I was the "mean mom" yesterday morning. By 12:30 I had a phone call with an apology....even when they get older they don't always like what you have to say (especially when they still need to grow up!) but at least if you teach them right (and sounds like your doing just that) they will appreciate you later. I promise!

Anonymous said...

Yep, stick to your guns. It isn't easy being the unpopular one but you have to look long term. I had a friend who said "It isn't my job as a mother to be my kids' best friend but rather to raise them to be people that others enjoy being around"
Hang tough.
Jam

Anonymous said...

Awww, Chicky, I don't think you have to worry about scarring KK for life with this one. What would be far more detrimental is if you let her become self-will run riot. I think it's difficult to prepare a child for the future, to teach then responsibility and accountability, to postpone immediate gratifications for long-term payoffs. They haven't been on this planet long enough to see and understand the value of it all.
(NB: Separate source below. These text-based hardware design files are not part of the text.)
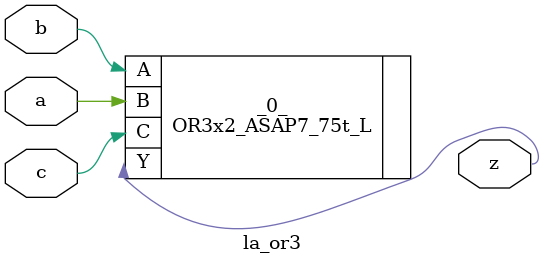
<source format=v>
/* Generated by Yosys 0.37 (git sha1 a5c7f69ed, clang 14.0.0-1ubuntu1.1 -fPIC -Os) */

module la_or3(a, b, c, z);
  input a;
  wire a;
  input b;
  wire b;
  input c;
  wire c;
  output z;
  wire z;
  OR3x2_ASAP7_75t_L _0_ (
    .A(b),
    .B(a),
    .C(c),
    .Y(z)
  );
endmodule

</source>
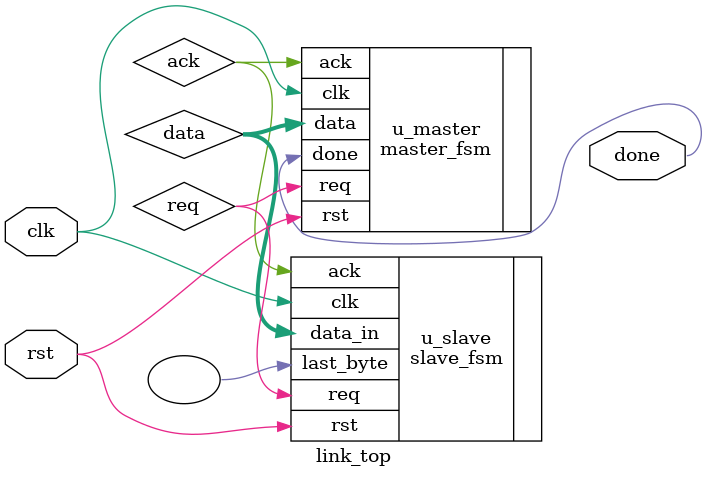
<source format=v>
module link_top(
    input wire clk,
    input wire rst,
    output wire done
);
    wire req, ack;
    wire [7:0] data;

    master_fsm u_master(.clk(clk), .rst(rst), .ack(ack),
                        .req(req), .data(data), .done(done));

    slave_fsm u_slave(.clk(clk), .rst(rst), .req(req), .data_in(data),
                      .ack(ack), .last_byte());
endmodule

</source>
We all want to have fun, no matter our age. She knows that about you, becauses you are a fun mom! But equally, if not more important,you are a caring, responsible mom! I'm in all four of your corners on this one.

Cookin'mama said...

There should be a "mean mom" club! I could be the president! Aww, the middle school years.... Good for you for sticking to your guns! It may be difficult now but you will be glad that you did.